L’arma di Renzi: il casino che ha fatto

Se nel 1943 Benito Mussolini avesse detto a Re Pippetto: “Maestà, prima di mandarmi a Ponza mi deve lasciar compiere gli ‘atti indifferibili’. C’è una guerra da cui uscire, manca una legge elettorale per il Parlamento che dovrebbe tornare a funzionare, c’è la legge di bilancio non ancora approvata…”. Re Pippetto gli avrebbe detto: “Mi sta per caso pigliando in giro? Proprio Voi, ex Duce, a ricordami il casino che avete fatto?”.

Già, ma Re Pippetto, benché complice e corresponsabile di quel gran casino che Mussolini si lasciava dietro le spalle, non era un vero e proprio “Re ad personam” di Mussolini, che aveva rottamato tutte le istituzioni, ma lasciato in vita quel tanto della monarchia, da cui poi fu abbattuto.

Sergio Mattarella che prega Matteo Renzi di soprassedere alle dimissioni, annunciate dopo una sonora sconfitta nel referendum che egli stesso aveva concepito non tanto come conferma della “Costituzione ad personam”, quanto come plebiscito per una investitura “speciale” del suo Governo e del suo regime, è una conferma dell’esistenza del piano e della avanzata realizzazione di un regime che non prende nemmeno in considerazione la sua fine e la sua sostituzione. E nemmeno quella del Capataz.

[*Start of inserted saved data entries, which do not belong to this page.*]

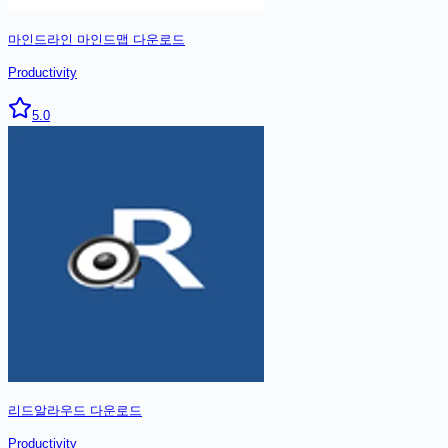
마인드라인 마인드맵
다운로드
Productivity
5.0
리드알라우드
다운로드
Productivity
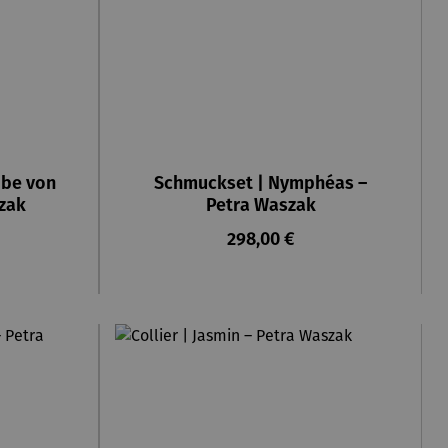
ibe von
Schmuckset | Nymphéas –
zak
Petra Waszak
is:
Regulärer Preis:
298,00 €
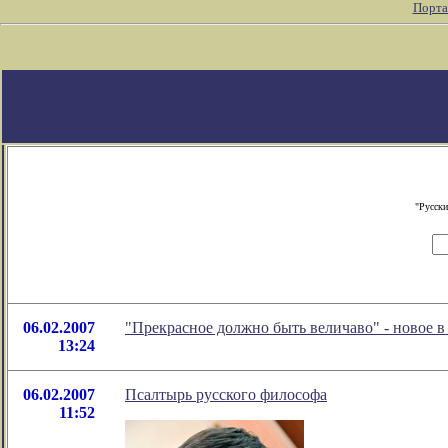
Порта
"Русски
06.02.2007
"Прекрасное должно быть величаво" - новое 
13:24
06.02.2007
Псалтырь русского философа
11:52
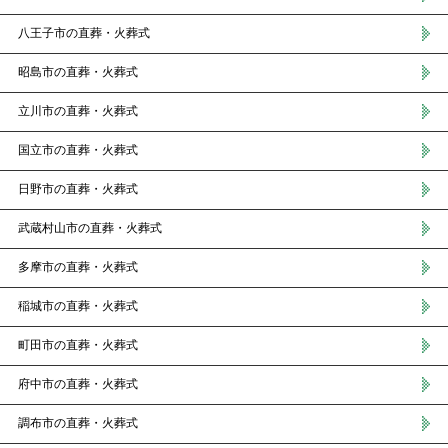
八王子市の直葬・火葬式
昭島市の直葬・火葬式
立川市の直葬・火葬式
国立市の直葬・火葬式
日野市の直葬・火葬式
武蔵村山市の直葬・火葬式
多摩市の直葬・火葬式
稲城市の直葬・火葬式
町田市の直葬・火葬式
府中市の直葬・火葬式
調布市の直葬・火葬式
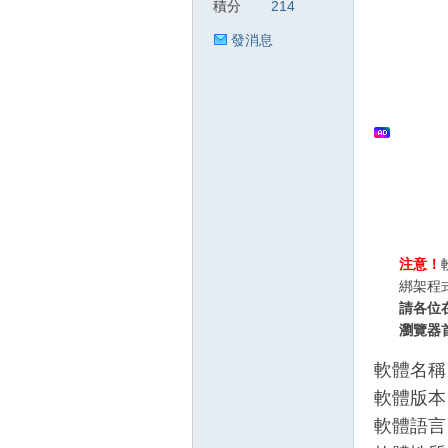
積分
214
發消息
狂
人
注意！
綁架程
請各位
瀏覽器
軟體名稱：
軟體版本：
軟體語言
論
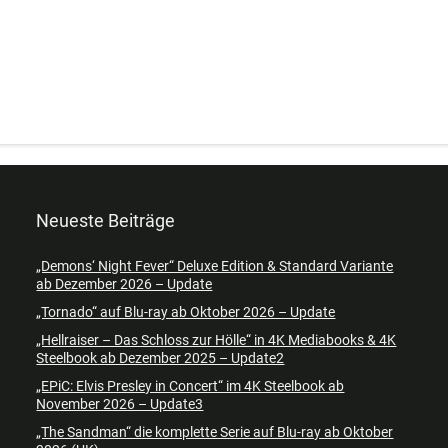
Neueste Beiträge
„Demons‘ Night Fever“ Deluxe Edition & Standard Variante
ab Dezember 2026 – Update
„Tornado“ auf Blu-ray ab Oktober 2026 – Update
„Hellraiser – Das Schloss zur Hölle“ in 4K Mediabooks & 4K
Steelbook ab Dezember 2025 – Update2
„EPiC: Elvis Presley in Concert“ im 4K Steelbook ab
November 2026 – Update3
„The Sandman“ die komplette Serie auf Blu-ray ab Oktober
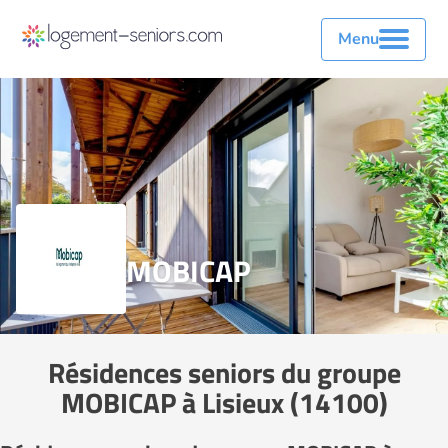
Menu
MOBICAP
Résidences seniors du groupe
MOBICAP à Lisieux (14100)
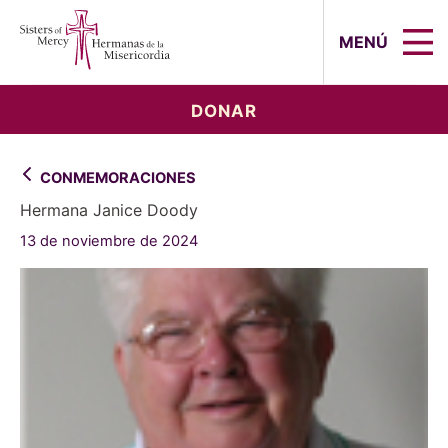
Sisters of Mercy, Hermanas de la Mi
MENÚ
DONAR
CONMEMORACIONES
Hermana Janice Doody
13 de noviembre de 2024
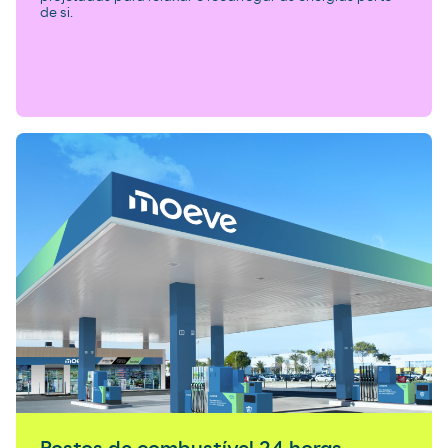
de si.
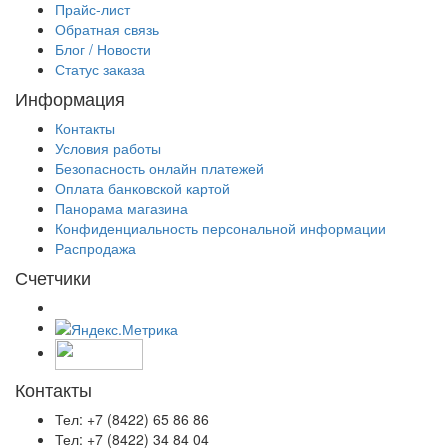
Прайс-лист
Обратная связь
Блог / Новости
Статус заказа
Информация
Контакты
Условия работы
Безопасность онлайн платежей
Оплата банковской картой
Панорама магазина
Конфиденциальность персональной информации
Распродажа
Счетчики
Контакты
Тел: +7 (8422) 65 86 86
Тел: +7 (8422) 34 84 04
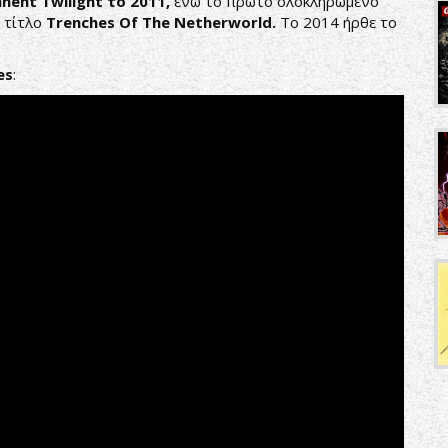
anent
Twilight
το 2011,
ενώ το πρώτο ολοκληρωμένο
 τίτλο
Trenches
Of
The
Netherworld
.
To 2014 ήρθε το
es
:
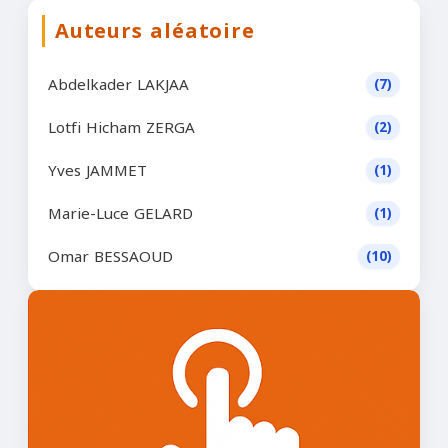
Auteurs aléatoire
Abdelkader LAKJAA
(7)
Lotfi Hicham ZERGA
(2)
Yves JAMMET
(1)
Marie-Luce GELARD
(1)
Omar BESSAOUD
(10)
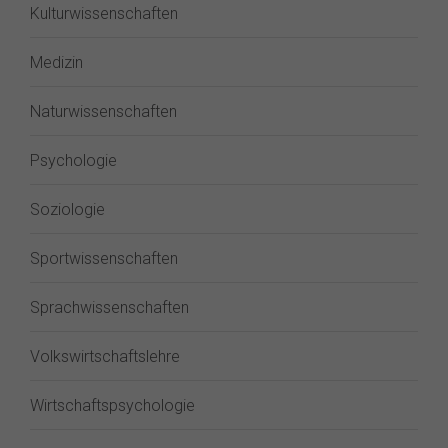
Kulturwissenschaften
Medizin
Naturwissenschaften
Psychologie
Soziologie
Sportwissenschaften
Sprachwissenschaften
Volkswirtschaftslehre
Wirtschaftspsychologie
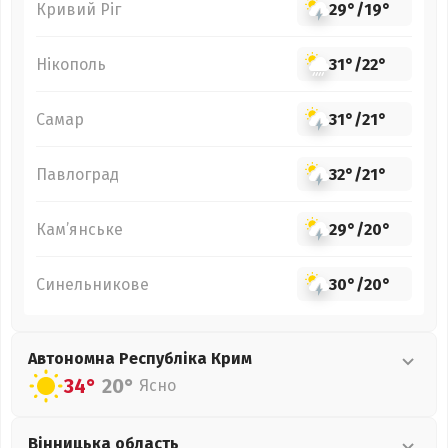
Кривий Ріг
29°
/
19°
Нікополь
31°
/
22°
Самар
31°
/
21°
Павлоград
32°
/
21°
Кам’янське
29°
/
20°
Синельникове
30°
/
20°
Автономна Республіка Крим
34°
20°
Ясно
Вінницька
область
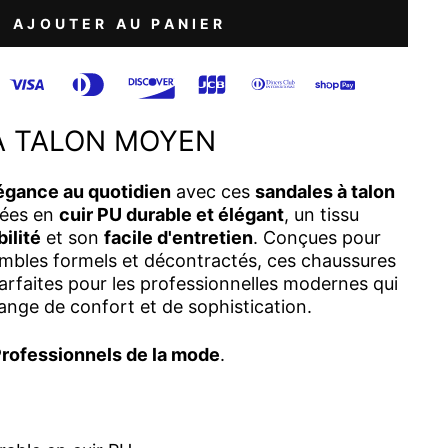
AJOUTER AU PANIER
À TALON MOYEN
égance au quotidien
avec ces
sandales à talon
uées en
cuir PU durable et élégant
, un tissu
ilité
et son
facile d'entretien
. Conçues pour
mbles formels et décontractés, ces chaussures
arfaites pour les professionnelles modernes qui
nge de confort et de sophistication.
rofessionnels de la mode
.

Pennivendoli e pseudo-politicanti si affannano oggi a spiegare tutte le cose che mancano per poter decentemente sopravvivere alla cacciata di Renzi. E così ci ricordano le devastazioni operate da Renzi (ed anche da qualcun altro!) in così poco tempo. Manca una legge elettorale appena decente. Manca quella del Senato. E poi c’è l’Europa, cui hanno raccontato che non era Renzi il “descamisado” il vero populista, ma che era lui “la diga”, la difesa dell’europeismo e della politica corretta. Sono questi mascalzoncelli, bugiardelli o, magari, persino in buona fede, che, come ci hanno invano esortato a votare “Sì”, ora vorrebbero convincerci che c’è un tale casino che bisogna scongiurare che chi lo ha realizzato ed è stato sonoramente battuto se ne vada, lasciandoci orfani della sua presenza.

Renzi è oggi, e lo sarà nei prossimi giorni e mesi, Mussolini a Salò: manifestamente prigioniero dei suoi veri padroni, con l’incarico di ricordarci che è lui che ci può difendere dalla loro ira e che gli altri che bene o male lo hanno spodestato sono loro i traditori ed il simbolo dell’Italia irriconoscente.

Il colmo l’ho inteso dalla televisione: le dimissioni sono congelate perché, dovendosi ancora votare al Senato la Legge di stabilità, ci vuole un Governo che possa mettere la “questione di fiducia”. Già, la fiducia nell’autore del disastro. La fiducia degli altri bambocci al burattino cui il Popolo gliela ha già espressa con il gran calcio nel sedere del “No”. La fiducia al Governo più clamorosamente e nettamente sfiduciato della storia della Repubblica. Sembra il copione di un film di Totò. Ma noi non ci divertiamo affatto. E chi pretende di potersi far beffa del Popolo Italiano consentendo a Renzi una qualche appendice tipo Salò, rischia proprio di finire male. Come non dovrebbe finire nessuno.